» Data for the task:
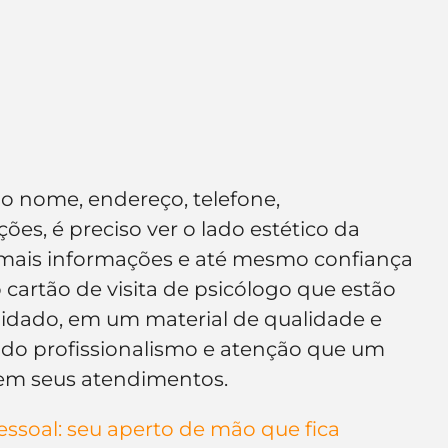
o nome, endereço, telefone, 
ões, é preciso ver o lado estético da 
 mais informações e até mesmo confiança 
cartão de visita de psicólogo que estão 
uidado, em um material de qualidade e 
odo profissionalismo e atenção que um 
em seus atendimentos.
pessoal: seu aperto de mão que fica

» Your objective:
In the answer, return exactly the lines from the line containing "uidado, em um material de qualidade e" to the end of the records above, and no others.

» Completed exercise:
uidado, em um material de qualidade e 
odo profissionalismo e atenção que um 
em seus atendimentos.
pessoal: seu aperto de mão que fica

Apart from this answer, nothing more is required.